Third is the LRT Line 1 and Line 2 projects.  LRT Line 1 began its operations in 1985, our first urban rail, funded by Belgian tied loan then by Japanese ODA for its capacity expansion. LRT Line 2 was funded by Japan, including its ongoing expansion.

On the other hand, let me share with you some PPP projects that have undergone major challenges.  Of course this is not to say that there are no good PPP projects.

First is the Modernization of the Philippine Orthopedic Center, which was terminated by the private sector partner due to failure of the Government to deliver the project site.

Another big ticket PPP project that did not take off is the PhP123 billion (USD2.46 billion) Laguna Lakeshore Expressway Dike Project, where none of the 3 pre-qualified bidders decided to submit their bids.

An example of a PPP project that has been long delayed is the MRT Line 7 Project. The MRT 7 contract was signed in 2008, but only broke ground in 2016.

We can add the Daang Hari and the NAIA 2 Expressway wherein both suffered time and cost overrun, where such cost overruns were borne by Government.

Given the experiences and challenge we face with our PPPs, we need to revisit many of our assumptions and extent to which due diligence on the part of the Government in investment decision-making have been carried out.

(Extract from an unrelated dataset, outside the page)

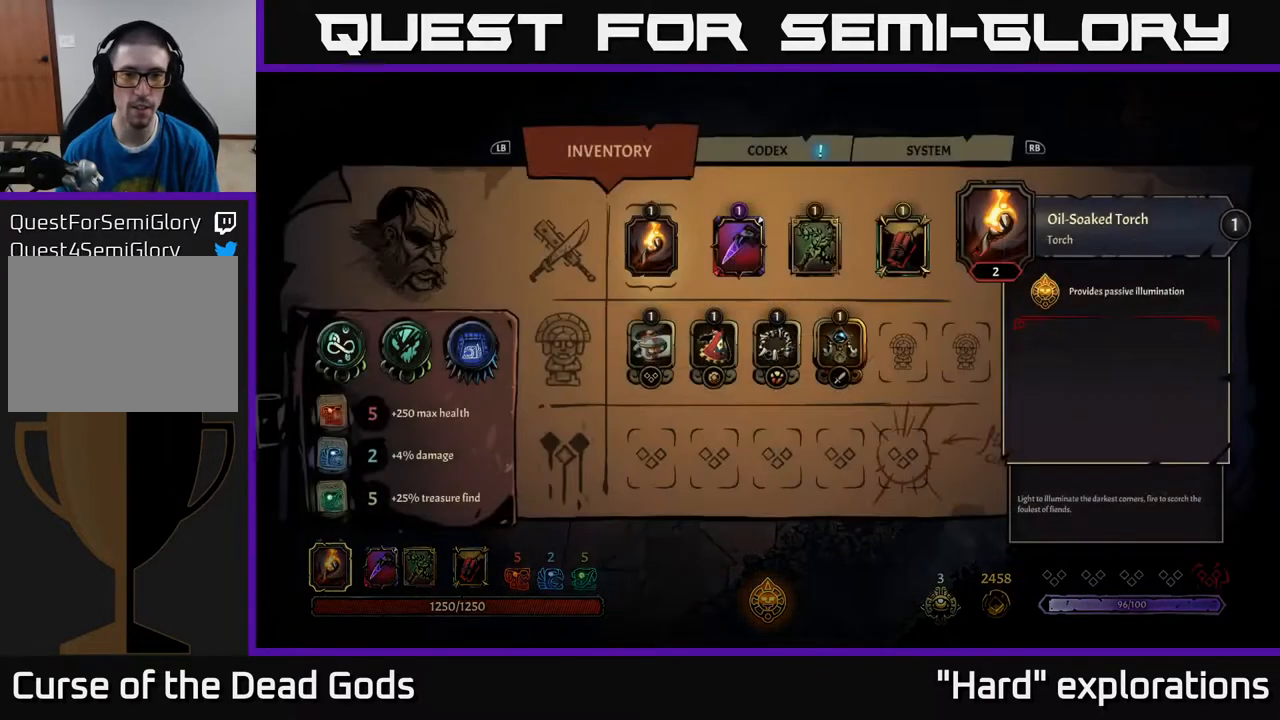
{"buttons": [], "left_stick": "center", "right_stick": "center", "events": [[133, "DPAD_RIGHT", "down"], [233, "DPAD_RIGHT", "up"], [317, "DPAD_RIGHT", "down"], [433, "DPAD_RIGHT", "up"]]}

This means ensuring project quality at entry (note solely on bankability), with better use of the existing Project Development and Monitoring Facility or the PDMF, where Government funding is now larger than the ODA grants earlier mobilized.

With respect to non-PPP projects, we are in the advance stages of discussion on the planned Infrastructure Preparation and Innovation Facility with ADB amounting to USD114.06 million for 2017-2020.

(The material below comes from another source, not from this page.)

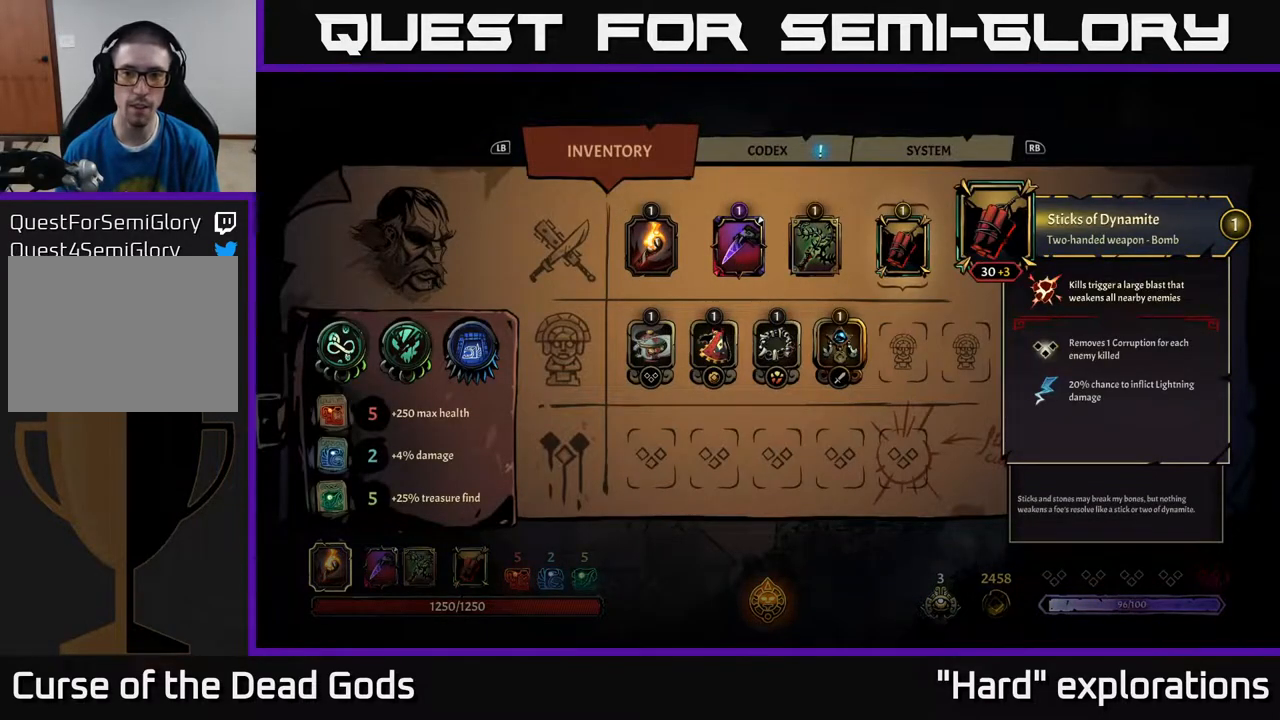
{"buttons": [], "left_stick": "center", "right_stick": "center", "events": []}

As a parting note, the specific decisions in recent times to change the mode of implementation from PPP to ODA if not GAA of some projects do not constitute a “shift in policy from PPP to ODA.” Our PDP and the Infrastructure Program clearly articulate our policies and strategies.

On the other hand, implementation through ODA under the Financing Strategy administered by the Department of Finance, as well as agreement with our ODA partners to speed-up processes without compromising quality, enable us to have greater control over the quality and timeliness of project implementation.

As we gear up to improving further the quality of project preparation and implementation, we are confident that the programmed financing and implementation arrangement of our Medium-Term Infrastructure Program will be realized, consistent with sound macroeconomic fundamentals.

In closing, good quality at entry, implementation, and operations and maintenance should be matched with good governance to produce good sustainable results.